Work required:
Pictures stay out of the output. Return exactly the lines below from the one with "part: (179, 429) -> (146, 184), size x1.43" down to the one with "line: (142, 221)", both included, and nothing more.

Data excerpts:
● ● ●

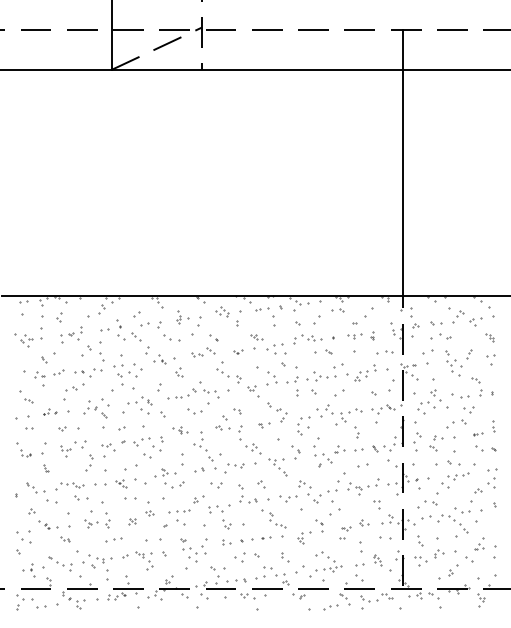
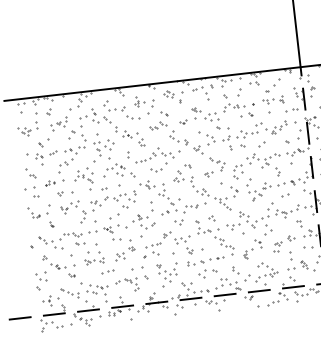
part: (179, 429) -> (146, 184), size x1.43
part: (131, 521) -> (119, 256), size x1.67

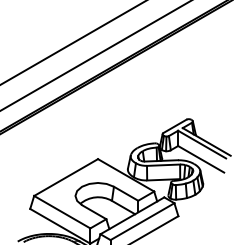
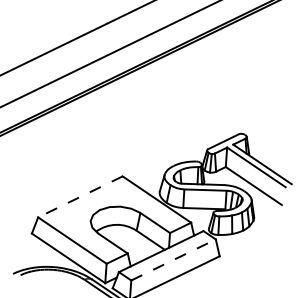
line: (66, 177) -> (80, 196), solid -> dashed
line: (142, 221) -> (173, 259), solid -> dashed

● ● ●

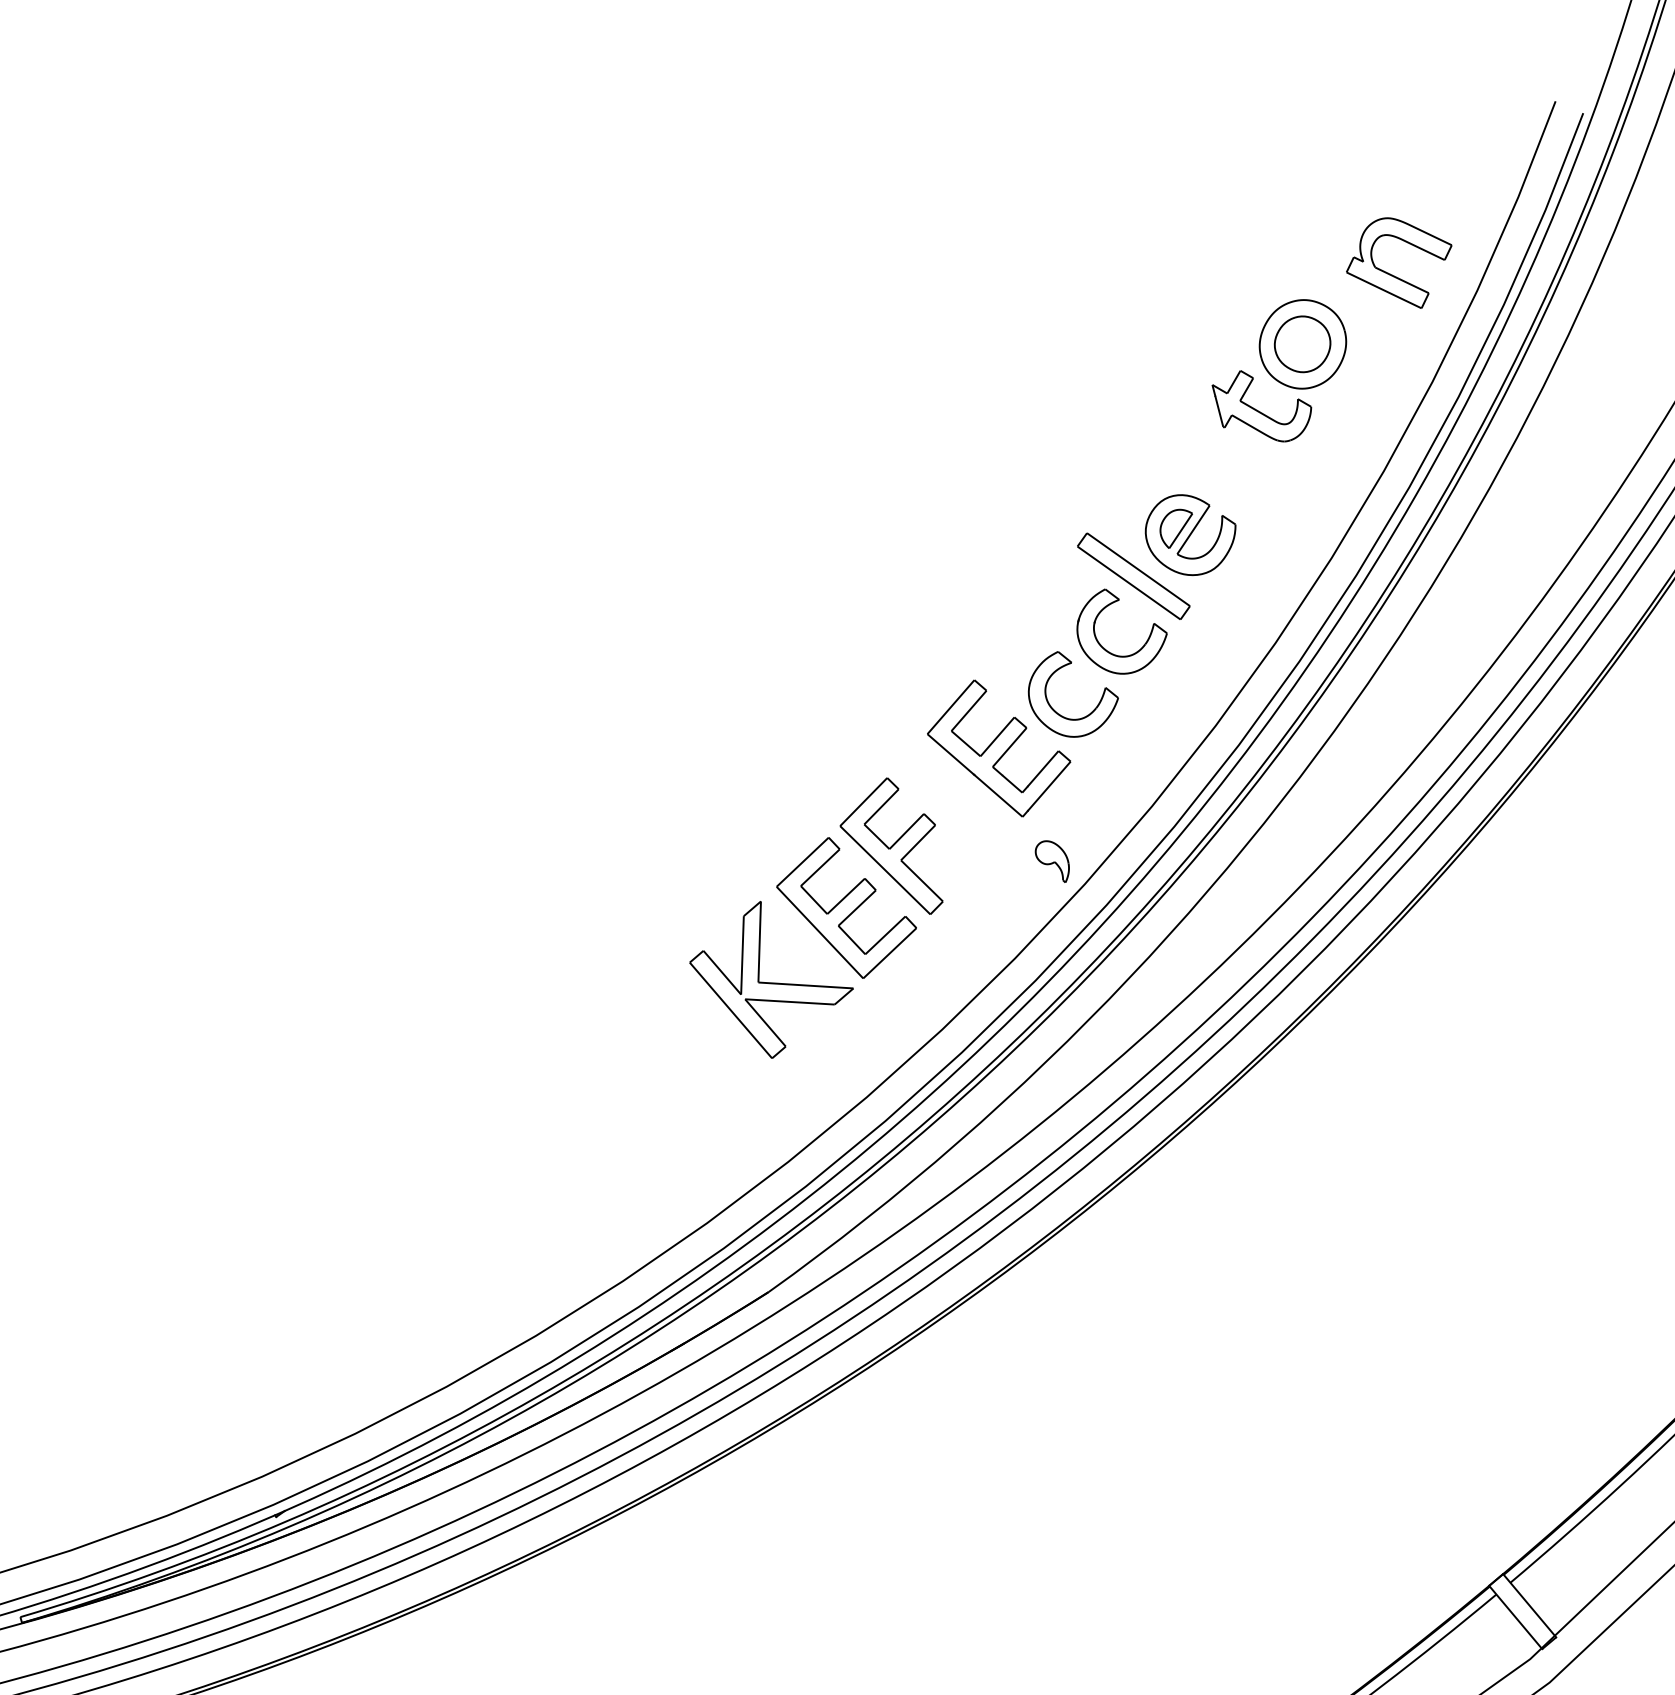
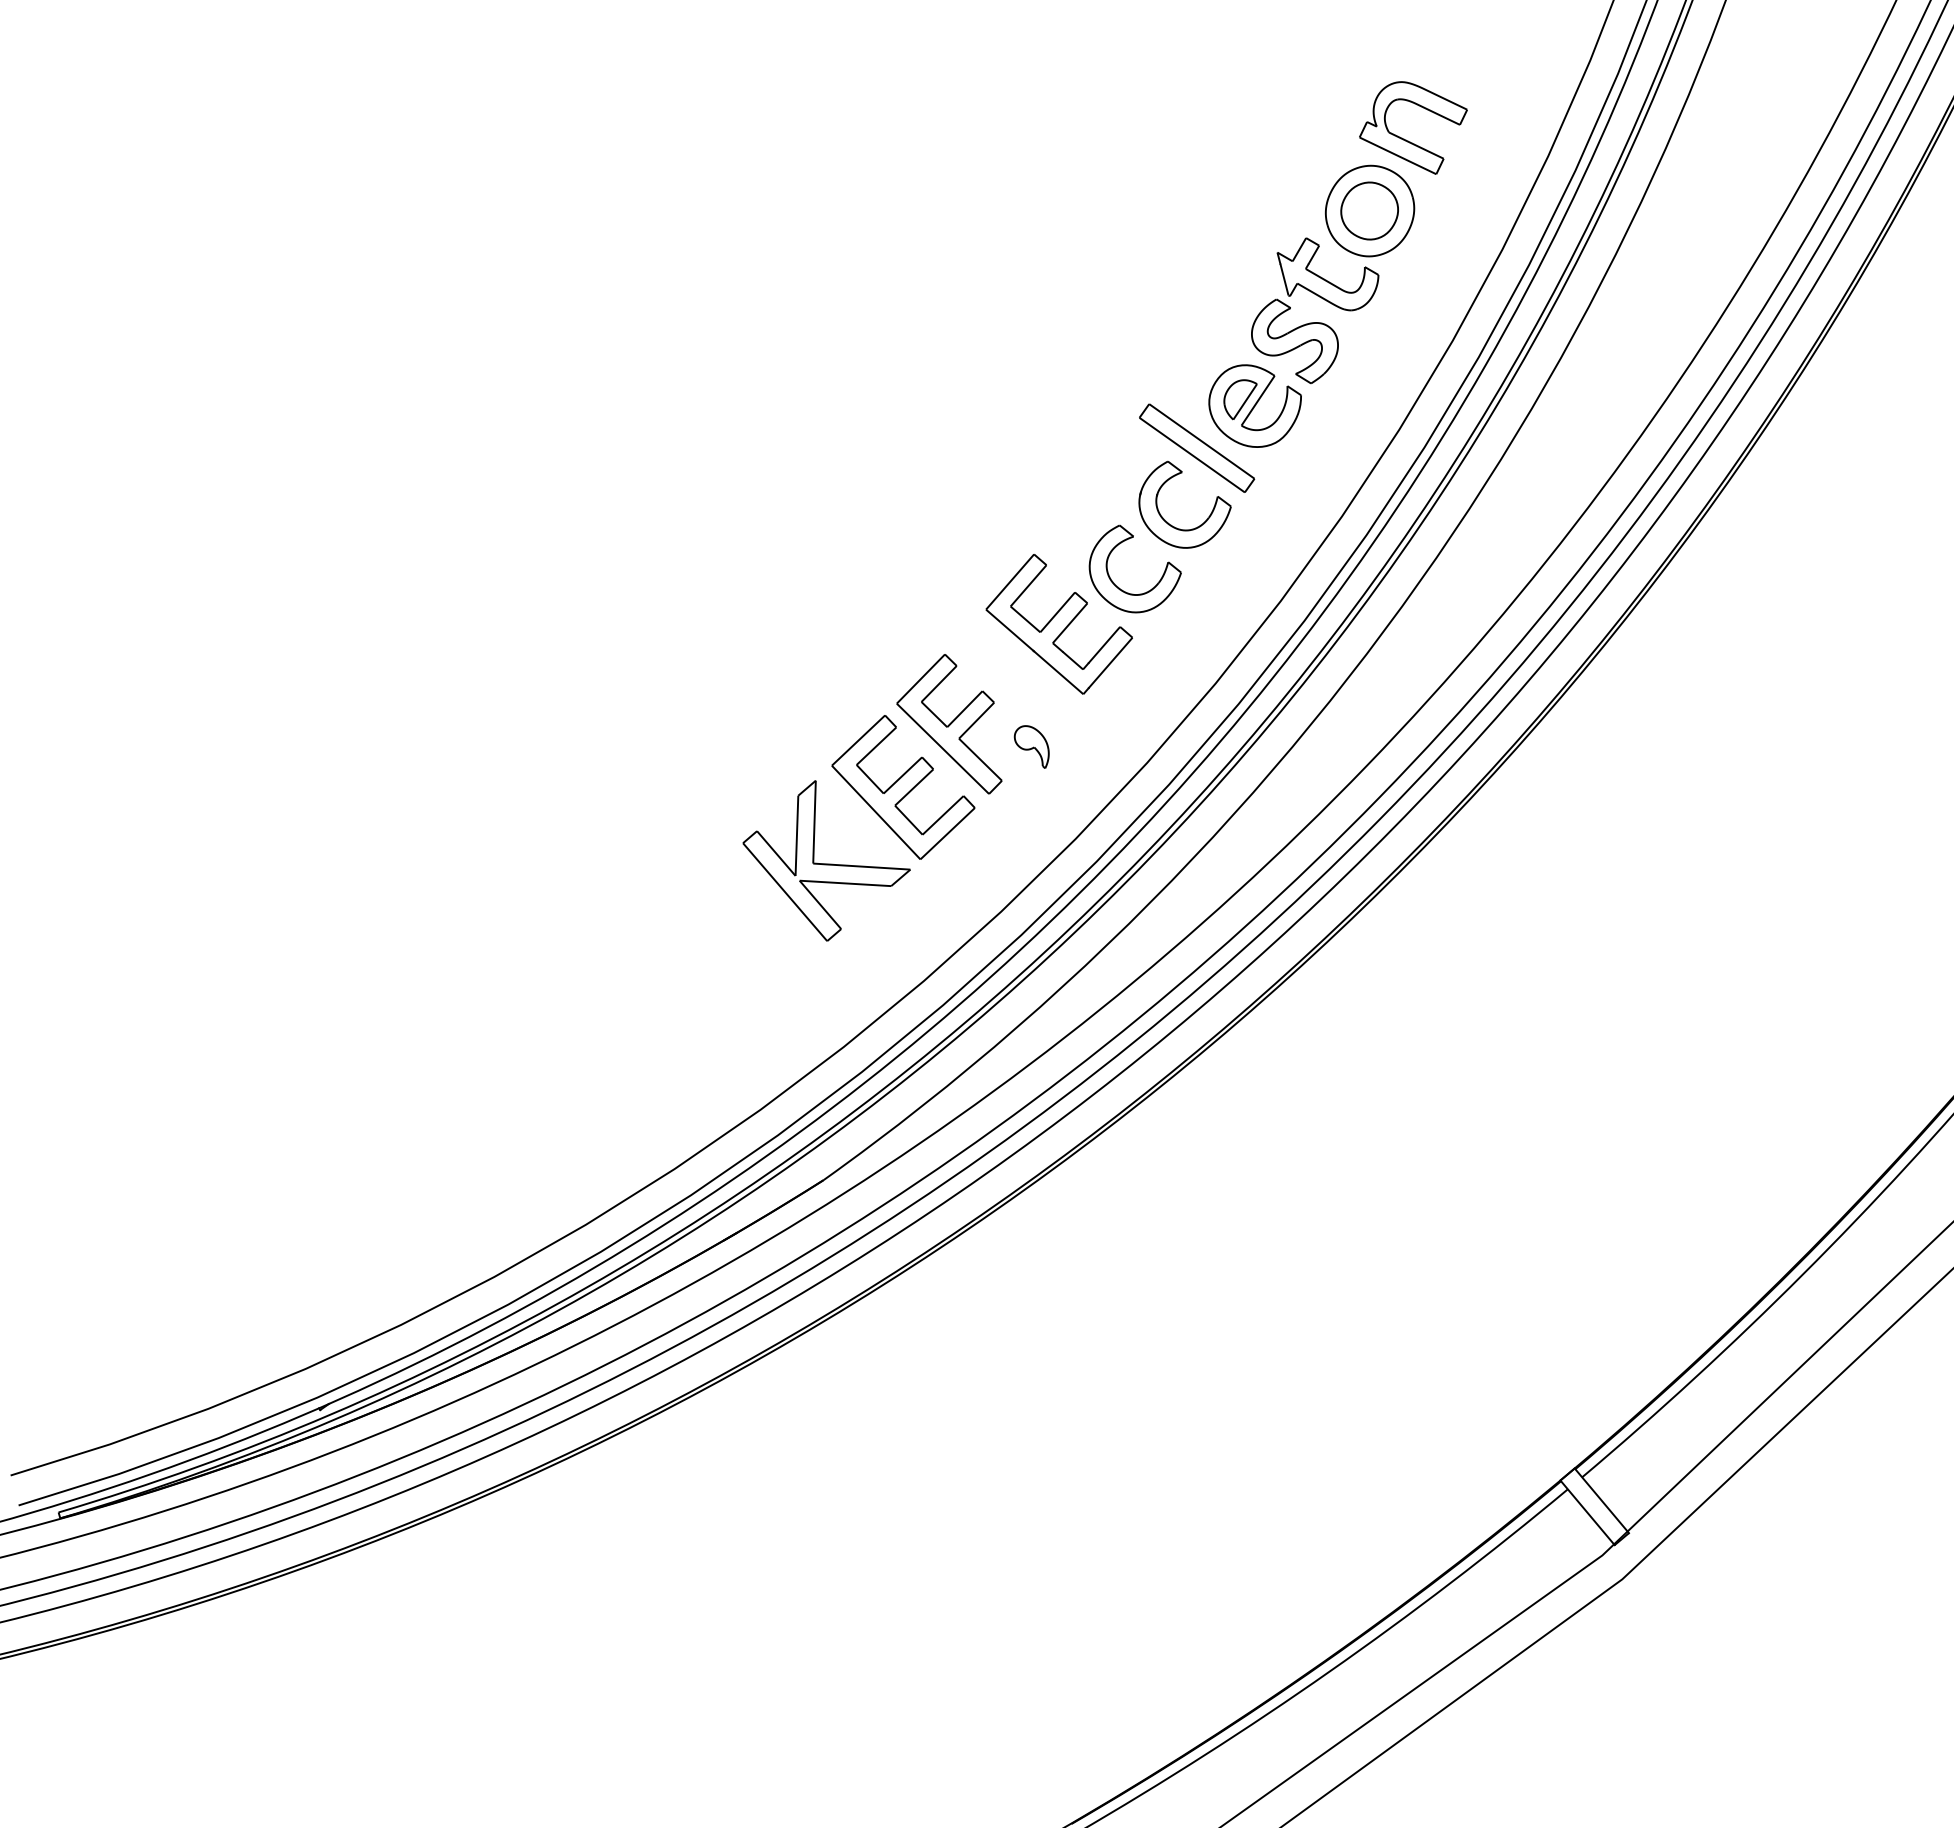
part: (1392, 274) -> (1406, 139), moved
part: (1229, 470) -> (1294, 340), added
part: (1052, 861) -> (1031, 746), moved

● ● ●

Solution:
part: (179, 429) -> (146, 184), size x1.43
part: (131, 521) -> (119, 256), size x1.67

line: (66, 177) -> (80, 196), solid -> dashed
line: (142, 221) -> (173, 259), solid -> dashed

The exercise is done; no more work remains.